Отрывок:

Их не судили. Ну, как же можно судить психически больных людей, ведь это не они, а их болезнь, как правило, шизофрения, заставляла их сомневаться в достижениях советской власти, требовать какой-то непонятной свободы слова, а то и пытаться бежать из СССР сквозь тщательно охраняемую границу.
Их лечили. От неправильных политических и религиозных убеждений, от сомнений, от горячего желания читать недозволенное. Их содержали в специальных психиатрических больницах системы МВД СССР рядом с реально психически больными убийцами и каннибалами. Рядом, в тех же тюремных, а не больничных камерах.
Там было страшно, очень страшно. Уже потом, в период горбачевских гласности и перестройки Мыкола Плахотнюк рассказывал мне о своих муках психиатрического узника… И я, профессиональный психиатр и многолетний узник политлагерей, сказал себе: я был на курорте, на настоящем курорте, не понимаю, как он, Мыкола, выдержал ТАКОЕ…
Почти нет зафиксированных на бумаге воспоминаний. Они хотели забыть тот кошмар. «Лечебными» комами, шоками, мощными нейролептиками, голодом, ежедневным наблюдением разрушенных болезнью, опустившихся убийц и каннибалов, жестокостью уголовников-санитаров и, увы, жестокостью врачей и медицинских сестер разрушали личность каждого из этих вполне здоровых людей. Там, в больницах-тюрьмах, их доводили до состояния «овоща». К счастью, временно, обратимо. Когда я попросил моего коллегу (он был врачом-фтизиатром) Мыколу Плахотнюка еще раз рассказать о своих мучительных днях и ночах психиатрического лечения, он категорически отказался.
Сказал: «После того моего интервью я не спал несколько месяцев. Я вернулся в прошлое. Это было ужасно. Прошу вас, не мучайте меня. Дайте мне возможность забыть…»
В книге воспоминаний Плахотнюка почти ничего нет о психиатрии, о девяти мучительных годах его жизни.

Собранный материал:
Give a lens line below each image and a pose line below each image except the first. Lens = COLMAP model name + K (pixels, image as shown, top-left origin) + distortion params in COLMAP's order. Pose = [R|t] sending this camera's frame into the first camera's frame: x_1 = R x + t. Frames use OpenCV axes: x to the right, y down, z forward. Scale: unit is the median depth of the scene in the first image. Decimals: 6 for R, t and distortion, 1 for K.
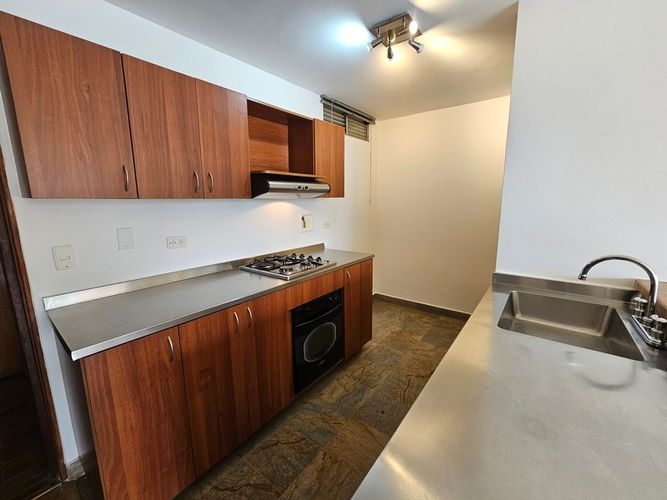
lens RADIAL K [[271.9, 0, 331.9], [0, 271.9, 245.9], [0, 0, 1]] dist [-0.001110, -0.000058]
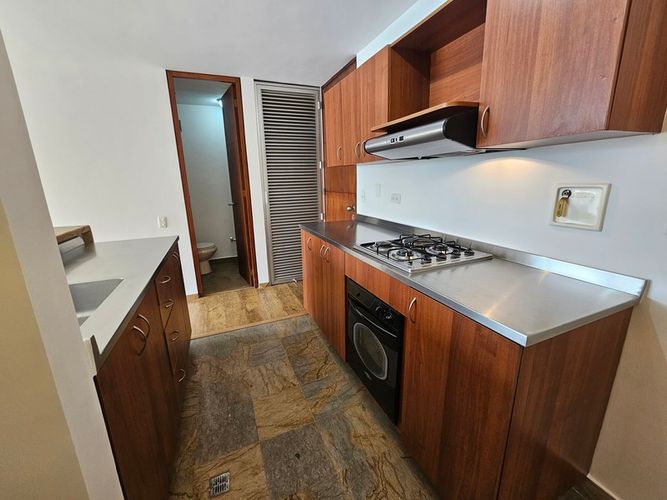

Что сделать:
[a] Скопируйте без изменений часть отрывка о психиатрических больницах, которая начинается со слов «Их не судили.» и заканчивается словами «тщательно охраняемую границу.».
[b] Продолжите отрывок о психиатрических больницах для политических узников, начиная сразу после его последнего предложения.
Этот материал никак не связан с отрывком.

Ожидаемый результат:
[a]
Их не судили. Ну, как же можно судить психически больных людей, ведь это не они, а их болезнь, как правило, шизофрения, заставляла их сомневаться в достижениях советской власти, требовать какой-то непонятной свободы слова, а то и пытаться бежать из СССР сквозь тщательно охраняемую границу.

[b]
Все выпускники немецких медицинских факультетов знают о страшных грехах немецкой медицины. В том числе и о тотальном умерщвлении психически больных, о так называемой нацистской эвтаназии. Все выпускники немецких юридических факультетов знают о чудовищных правовых актах нацистской власти. И о нацистской практике правоприменения. Все выпускники гуманитарных факультетов в ФРГ, в первую очередь – историки, знают о мрачных реалиях становления нацистского режима, его преступлениях, его конце. Их, молодых немцев, иммунизируют историей. Надеясь не допустить повторения зла.
У нас, бывших советских, всё не так. Мы стараемся не знать свои грехи. Не помнить зло, причиненное нами своим соотечественникам. Молодым психиатрам никто не рассказывает о жертвах психиатрического произвола в СССР, об Анне Михайленко, Леониде Плюще и Мыколе Плахотнюке. Вероятно, ничего «такого» у нас не было. Парадоксальная мы страна, я, бывший узник КГБ, дважды выступал перед курсантами академии Службы Безопасности Украины. Говорил, ничего не смягчая, откровенно и жестко. Но я, профессиональный психиатр, ни разу не был приглашен рассказать о злоупотреблениях психиатрией в СССР будущим врачам. Молодые украинские психиатры вполне могут заболеть жестокостью. Они не иммунизированы.